Le critère de l'absolue nécessité d'un terme, pour juger de sa légalité en matière de presse, n'est-il pas la négation même de la liberté de brocarder, de blâmer, d'écrire, en définitive? La Cour d'appel a-t-elle mesuré l'impact de cette condition, en l'appliquant  pour qualifier d'injurieux des propos qui grattaient les oreilles chastes mais qui, dans un contexte sarcastique, n'avaient rien d'attaques malveillantes? Il est évident que cette "jurisprudence Balbir", entendue comme l'obligation faite aux journalistes satiriques de n'employer que des termes nécessaires, aurait des effets dévastateurs si elle faisait florès.

La Cour aurait-elle commis une erreur de droit? Espérons que ce terme soit absolument nécessaire pour qualifier son arrêt.

Réactions

  • Exterdugauche le 18/11/2009 à 10h48
    Dégouté je suis.

  • RabbiJacob le 18/11/2009 à 10h54
    C'est effectivement à vomir. Je m'en vais de ce pas faire du bruit autour de ce jugement un peu partout sur d'autres forums et sur facebook.

  • Jallet au g'Schnouf le 18/11/2009 à 10h55
    Ben comme tout le monde, je suis écœuré et je ne peux que promettre mon soutien à toute initiative visant à rendre à Balbir la monnaie de sa pièce, ou à aider les cahiers.

  • pied le 18/11/2009 à 10h55
    pavlovitch
    mercredi 18 novembre 2009 - 10h39
    J'espère qu'aucun Irlandais ne tombera sur le sondage idiot actuel, il risquerait de porter plainte pour racisme dans cette phrase par exemple: "Hey le rouquemoute, c'est ton déodorant qui t'a lâché ou tu t'es trop frotté à ta brebis?" Ben ouais, le terme rouquemoute n'était pas "nécessaire" à l'humour... *

    _______________________


    J'ai peur que le supporter irlandais moyen ait plus d'auto-dérision que le journaliste sportif français moyen. Un petit exemple, chez les Rouquemoutes du nord, certes : voici une image produite par les fans de Ballymena United, souvent brocardés par les gens de Belfast pour leur ruralité et leur manières frustes :

    lien


  • Lucarelli 1 le 18/11/2009 à 10h58
    Hold on, hold on !

### Consigne A
D'après l'extrait à lire, comment faut-il entendre la « jurisprudence Balbir » ?

### Enregistrements fournis
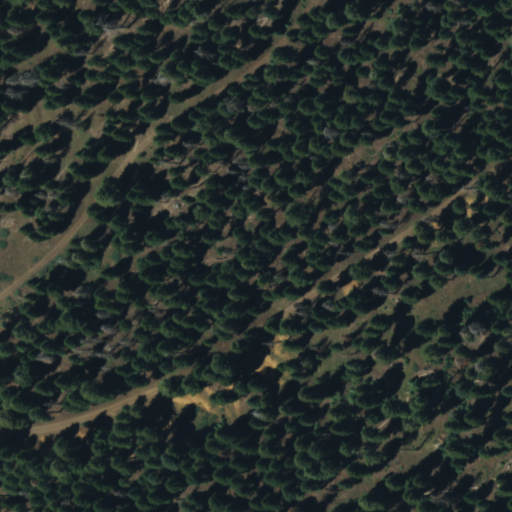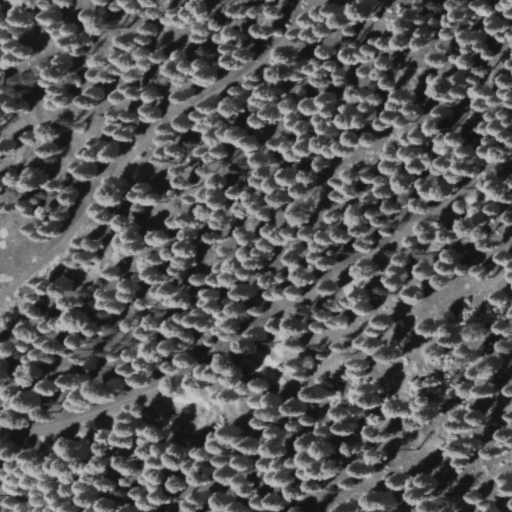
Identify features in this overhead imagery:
road: (266, 330)
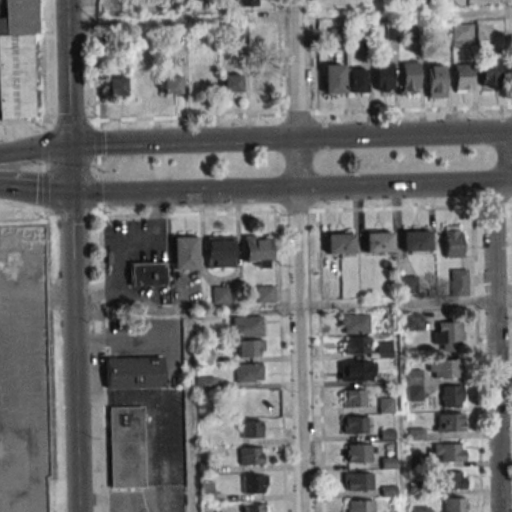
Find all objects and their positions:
building: (423, 2)
building: (245, 3)
road: (402, 14)
building: (19, 16)
building: (266, 33)
building: (238, 34)
building: (460, 34)
building: (359, 35)
building: (335, 36)
building: (17, 58)
building: (489, 71)
building: (201, 74)
building: (16, 75)
building: (383, 76)
building: (410, 76)
building: (462, 77)
building: (333, 78)
building: (357, 80)
building: (260, 81)
building: (435, 81)
building: (231, 83)
building: (171, 85)
building: (116, 86)
road: (255, 139)
traffic signals: (68, 146)
road: (508, 178)
road: (35, 187)
road: (291, 190)
traffic signals: (70, 193)
building: (415, 241)
building: (339, 242)
building: (378, 242)
building: (452, 242)
road: (119, 245)
building: (258, 250)
building: (220, 251)
building: (185, 253)
road: (71, 255)
road: (296, 255)
building: (147, 274)
building: (458, 282)
building: (407, 285)
building: (221, 294)
building: (264, 294)
road: (405, 303)
building: (412, 321)
building: (353, 323)
building: (247, 326)
building: (447, 336)
building: (355, 345)
building: (250, 348)
building: (384, 350)
road: (187, 353)
building: (203, 354)
building: (444, 368)
building: (356, 371)
building: (133, 372)
building: (249, 372)
building: (414, 385)
building: (452, 396)
building: (353, 398)
building: (253, 401)
building: (450, 422)
building: (354, 424)
building: (251, 428)
building: (126, 447)
building: (449, 452)
building: (357, 453)
building: (251, 455)
building: (453, 480)
building: (357, 481)
building: (254, 483)
building: (205, 490)
building: (454, 504)
building: (359, 506)
building: (254, 508)
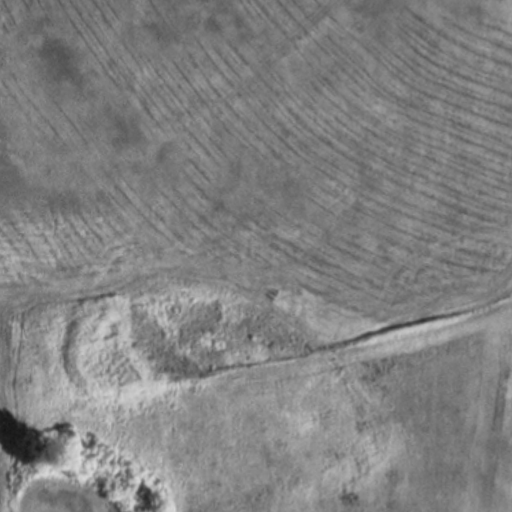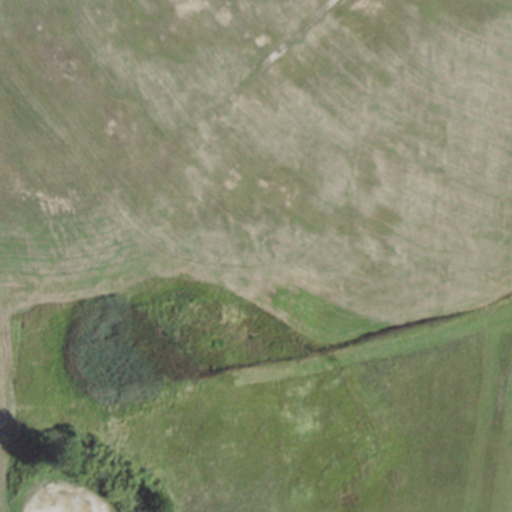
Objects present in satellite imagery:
road: (61, 486)
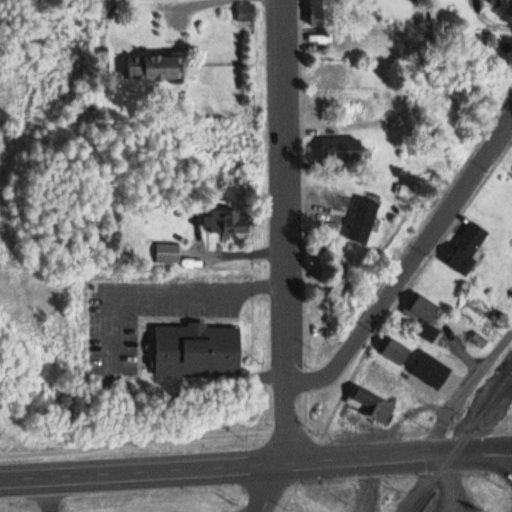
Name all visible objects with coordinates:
building: (505, 2)
building: (323, 12)
building: (338, 43)
building: (160, 68)
building: (337, 75)
building: (343, 151)
building: (364, 221)
building: (229, 223)
road: (284, 232)
building: (468, 248)
building: (169, 253)
road: (408, 263)
building: (332, 294)
building: (427, 317)
building: (197, 349)
building: (199, 351)
building: (417, 363)
road: (463, 390)
building: (368, 400)
building: (371, 404)
railway: (461, 442)
road: (256, 467)
road: (276, 489)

### Consigne B
Restituez sans aucune modification les lignes des enregistrements, de la ligne contenant « Find all objects » jusqu'à la ligne contenant « traffic signals: (70, 193) », ces deux lignes incluses.

### Réponse rédigée A
Comme l'obligation faite aux journalistes satiriques de n'employer que des termes nécessaires.

### Réponse rédigée B
Find all objects and their positions:
building: (423, 2)
building: (245, 3)
road: (402, 14)
building: (19, 16)
building: (266, 33)
building: (238, 34)
building: (460, 34)
building: (359, 35)
building: (335, 36)
building: (17, 58)
building: (489, 71)
building: (201, 74)
building: (16, 75)
building: (383, 76)
building: (410, 76)
building: (462, 77)
building: (333, 78)
building: (357, 80)
building: (260, 81)
building: (435, 81)
building: (231, 83)
building: (171, 85)
building: (116, 86)
road: (255, 139)
traffic signals: (68, 146)
road: (508, 178)
road: (35, 187)
road: (291, 190)
traffic signals: (70, 193)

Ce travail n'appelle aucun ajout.